Stored data entries:
+ + +
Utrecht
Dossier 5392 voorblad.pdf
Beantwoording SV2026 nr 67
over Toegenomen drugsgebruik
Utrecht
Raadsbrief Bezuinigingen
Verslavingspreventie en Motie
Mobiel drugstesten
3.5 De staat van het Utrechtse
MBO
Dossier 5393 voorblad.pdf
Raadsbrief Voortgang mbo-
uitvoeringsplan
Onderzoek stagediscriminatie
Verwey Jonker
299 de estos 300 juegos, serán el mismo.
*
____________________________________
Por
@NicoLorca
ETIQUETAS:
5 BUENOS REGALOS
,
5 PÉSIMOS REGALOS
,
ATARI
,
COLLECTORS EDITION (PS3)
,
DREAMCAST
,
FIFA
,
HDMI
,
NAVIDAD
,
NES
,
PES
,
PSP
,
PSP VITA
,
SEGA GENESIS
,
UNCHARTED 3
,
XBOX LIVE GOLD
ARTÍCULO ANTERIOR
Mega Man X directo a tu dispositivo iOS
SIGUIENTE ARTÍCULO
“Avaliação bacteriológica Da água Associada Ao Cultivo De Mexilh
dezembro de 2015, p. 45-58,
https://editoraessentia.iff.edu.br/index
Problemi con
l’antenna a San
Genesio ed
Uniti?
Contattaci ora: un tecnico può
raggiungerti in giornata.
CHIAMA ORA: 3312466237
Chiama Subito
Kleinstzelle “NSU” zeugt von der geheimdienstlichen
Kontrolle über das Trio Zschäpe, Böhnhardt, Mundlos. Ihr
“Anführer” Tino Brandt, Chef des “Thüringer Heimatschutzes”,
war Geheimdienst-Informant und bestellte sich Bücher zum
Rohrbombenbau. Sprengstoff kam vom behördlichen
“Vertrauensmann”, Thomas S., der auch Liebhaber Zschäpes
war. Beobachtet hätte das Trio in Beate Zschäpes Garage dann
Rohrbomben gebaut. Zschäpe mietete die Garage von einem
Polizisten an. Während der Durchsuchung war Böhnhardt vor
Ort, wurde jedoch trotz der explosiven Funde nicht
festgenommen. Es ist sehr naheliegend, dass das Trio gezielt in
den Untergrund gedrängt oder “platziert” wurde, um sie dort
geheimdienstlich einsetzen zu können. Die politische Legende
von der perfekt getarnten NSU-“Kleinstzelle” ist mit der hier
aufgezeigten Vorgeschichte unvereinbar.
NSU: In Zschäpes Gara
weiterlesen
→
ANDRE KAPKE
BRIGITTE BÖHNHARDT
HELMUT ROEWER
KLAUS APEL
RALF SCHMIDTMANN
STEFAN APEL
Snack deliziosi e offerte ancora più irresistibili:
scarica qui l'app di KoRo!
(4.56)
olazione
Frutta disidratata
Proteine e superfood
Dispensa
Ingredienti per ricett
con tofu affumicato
+ + +
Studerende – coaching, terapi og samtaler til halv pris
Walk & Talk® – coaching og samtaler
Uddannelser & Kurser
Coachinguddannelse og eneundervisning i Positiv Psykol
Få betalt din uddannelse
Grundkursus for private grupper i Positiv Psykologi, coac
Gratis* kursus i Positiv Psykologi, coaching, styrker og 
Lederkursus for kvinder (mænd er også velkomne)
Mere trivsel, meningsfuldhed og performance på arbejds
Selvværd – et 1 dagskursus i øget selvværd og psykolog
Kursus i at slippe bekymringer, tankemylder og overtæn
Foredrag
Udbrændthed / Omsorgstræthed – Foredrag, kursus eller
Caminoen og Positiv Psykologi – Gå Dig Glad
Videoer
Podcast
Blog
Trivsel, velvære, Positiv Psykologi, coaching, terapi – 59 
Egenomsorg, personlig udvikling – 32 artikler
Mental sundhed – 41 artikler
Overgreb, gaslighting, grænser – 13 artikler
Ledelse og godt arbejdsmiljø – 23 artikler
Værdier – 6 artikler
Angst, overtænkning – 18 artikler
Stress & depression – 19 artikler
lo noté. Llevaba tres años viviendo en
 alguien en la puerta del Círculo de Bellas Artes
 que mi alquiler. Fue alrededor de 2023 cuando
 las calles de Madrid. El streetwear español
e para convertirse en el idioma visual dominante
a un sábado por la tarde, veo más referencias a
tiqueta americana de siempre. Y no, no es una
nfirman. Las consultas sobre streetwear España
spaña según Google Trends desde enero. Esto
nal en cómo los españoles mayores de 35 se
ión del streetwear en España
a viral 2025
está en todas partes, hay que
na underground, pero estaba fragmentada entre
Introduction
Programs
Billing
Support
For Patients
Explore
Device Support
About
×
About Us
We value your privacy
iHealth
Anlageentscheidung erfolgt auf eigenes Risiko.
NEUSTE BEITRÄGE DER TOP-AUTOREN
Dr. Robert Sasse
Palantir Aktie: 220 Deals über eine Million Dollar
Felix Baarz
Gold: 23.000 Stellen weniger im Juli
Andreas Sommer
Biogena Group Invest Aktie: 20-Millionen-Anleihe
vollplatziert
+ + +
• **Work to be completed**
Find the word "Raadsbrief" in the records, and report each line that has it.

• **Answer for the task**
Raadsbrief Bezuinigingen
Raadsbrief Voortgang mbo-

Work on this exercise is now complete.